To develop the task we use a Google Chromium addon called Advanced REST Client. The reason why this tool is used is the method requested from the Alfresco REST service. Infact, the Alfresco audit service clear, requests a POST method.
Below you can see the invocation of the Alfresco audit service clear. In our case without any limit (developing in that way an entire cleaning of the actions) but you can take a look to the Alfresco documentation, to easily develop an partial cleaning of the audit trail.
As you can see from the returning result of the service, in JSON, the cleared actions are totally six but the audited actions were only five. The sixth action deleted is the one generated during the access of the REST service itself.
Now that the audit trail is cleaned, let’s check again the
alf_audit_entry table and we can see that it is empty.
Other possibile solutions
To complete the discussion, I would like to submit to the attention other solutions to reach the same goal.
Directly in the official Alfresco documentation you can find a description of how to schedule or manually trigger the propTablesCleanupTrigger script to clean up audit and property values tables (alf_audit_ and alf_prop_ tables). This is a nice approach, if you want to periodically apply the audit trail cleaning.
Axel Faust explains how to use an SQL script for properly clearing Alfresco unused audit data / property values. This solution is available for PostgreSQL and MySQL.
Probably less useful in practice but with this Alfresco REST service you can delete a single audit actions.
Impact on the A.A.A.R. analytics
Before the conclusions, I would like to briefly discuss the impact of audit trail cleaning in case of analytics using A.A.A.R. What to say is simple: the A.A.A.R. extraction of data is incremental. This means that the actions extracted are all and only the ones generated after the last extraction (based on the
id value). For this reason the cleaning of the audit trail is completely safe, under the condition that the
AAAR_Extract script is executed periodically and with success.

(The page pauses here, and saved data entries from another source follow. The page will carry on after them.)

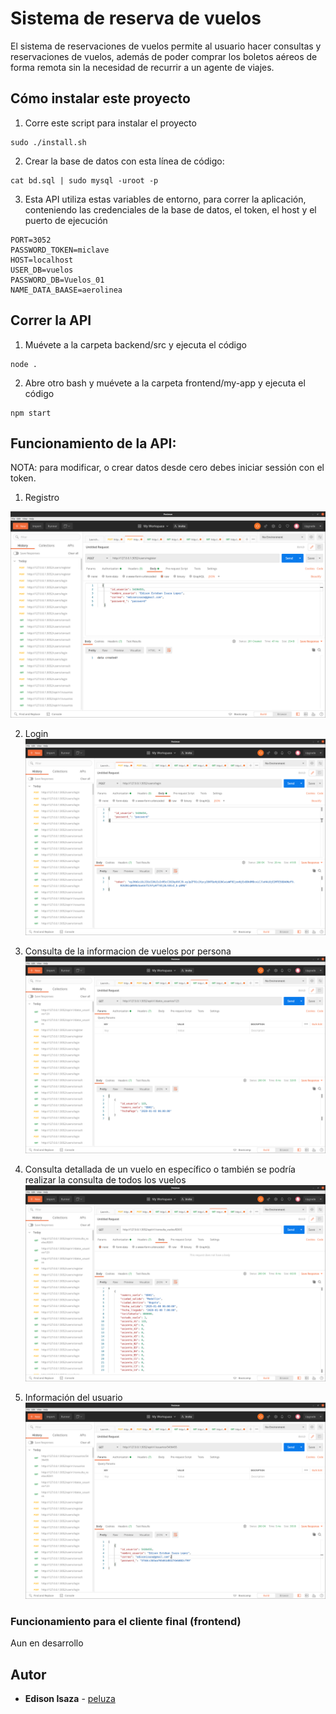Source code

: # Sistema de reserva de vuelos

El sistema de reservaciones de vuelos permite al usuario hacer consultas y reservaciones de vuelos, además de poder comprar los boletos aéreos de forma remota sin la necesidad de recurrir a un agente de viajes.

## Cómo instalar este proyecto

1. Corre este script para instalar el proyecto

```
sudo ./install.sh
```

2. Crear la base de datos con esta línea de código:

```
cat bd.sql | sudo mysql -uroot -p
```

3. Esta API utiliza estas variables de entorno, para correr la aplicación, conteniendo las credenciales de la base de datos, el token, el host y el puerto de ejecución

```
PORT=3052
PASSWORD_TOKEN=miclave
HOST=localhost
USER_DB=vuelos
PASSWORD_DB=Vuelos_01
NAME_DATA_BAASE=aerolinea
```

## Correr la API

1. Muévete a la carpeta backend/src y ejecuta el código

```
node .
```

2. Abre otro bash y muévete a la carpeta frontend/my-app y ejecuta el código

```
npm start
```

## Funcionamiento de la API:

NOTA: para modificar, o crear datos desde cero debes iniciar sessión con el token.

1. Registro

![Registro](./imagenes/register.png)

2. Login
   ![Login](./imagenes/login.png)

3. Consulta de la informacion de vuelos por persona
   ![Consulta_persona](./imagenes/consulta_compra_de_vuelos.png)

4. Consulta detallada de un vuelo en específico o también se podría realizar la consulta de todos los vuelos
   ![Consulta_vuelo](./imagenes/consulta_po_vuelo.png)

5. Información del usuario
   ![Usuario](./imagenes/datos_de_usuario_login.png)

### Funcionamiento para el cliente final (frontend)

Aun en desarrollo

## Autor

- **Edison Isaza** - [peluza](https://github.com/peluza)
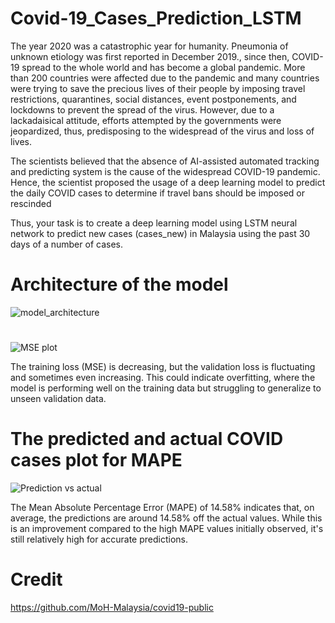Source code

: # Covid-19_Cases_Prediction_LSTM

The year 2020 was a catastrophic year for humanity. Pneumonia of unknown 
etiology was first reported in December 2019., since then, COVID-19 spread to 
the whole world and has become a global pandemic. More than 200 countries were 
affected due to the pandemic and many countries were trying to save the precious lives 
of their people by imposing travel restrictions, quarantines, social distances, event 
postponements, and lockdowns to prevent the spread of the virus. However, due 
to a lackadaisical attitude, efforts attempted by the governments were jeopardized, 
thus, predisposing to the widespread of the virus and loss of lives. 

The scientists believed that the absence of AI-assisted automated tracking and 
predicting system is the cause of the widespread COVID-19 pandemic. Hence, 
the scientist proposed the usage of a deep learning model to predict the daily 
COVID cases to determine if travel bans should be imposed or rescinded 

Thus, your task is to create a deep learning model using LSTM neural 
network to predict new cases (cases_new) in Malaysia using the past 30 days
of a number of cases.

# Architecture of the model
![model_architecture](https://github.com/fatlina99/Covid-19_Cases_Prediction_LSTM/assets/141213373/7429ae6e-b85d-402e-a6c6-12123565fe42)

#
![MSE plot](https://github.com/fatlina99/Covid-19_Cases_Prediction_LSTM/assets/141213373/bf0bcd9d-ed41-4d76-98ec-f22039d2db92)

The training loss (MSE) is decreasing, but the validation loss is fluctuating and sometimes even increasing. This could indicate overfitting, where the model is performing well on the training data but struggling to generalize to unseen validation data.

#  The predicted and actual COVID cases plot for MAPE
![Prediction vs actual](https://github.com/fatlina99/Covid-19_Cases_Prediction_LSTM/assets/141213373/feb2f274-3e13-4b38-b7fe-2c1ccbc9ba2a)

The Mean Absolute Percentage Error (MAPE) of 14.58% indicates that, on average, the predictions are around 14.58% off the actual values. While this is an improvement compared to the high MAPE values initially observed, it's still relatively high for accurate predictions.

# Credit
https://github.com/MoH-Malaysia/covid19-public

In this post is shared a way to delete the audit actions from an Alfresco instance, in particular from the Alfresco database. This solution is one of the possibile solutions into Alfresco and it’s very useful when the audit trail generates an explosion of data (very common in practice). This solution could be used also when A.A.A.R. analytics is installed, because A.A.A.R. Data Mart stores the historical data without the need to maintain the same data into Alfresco.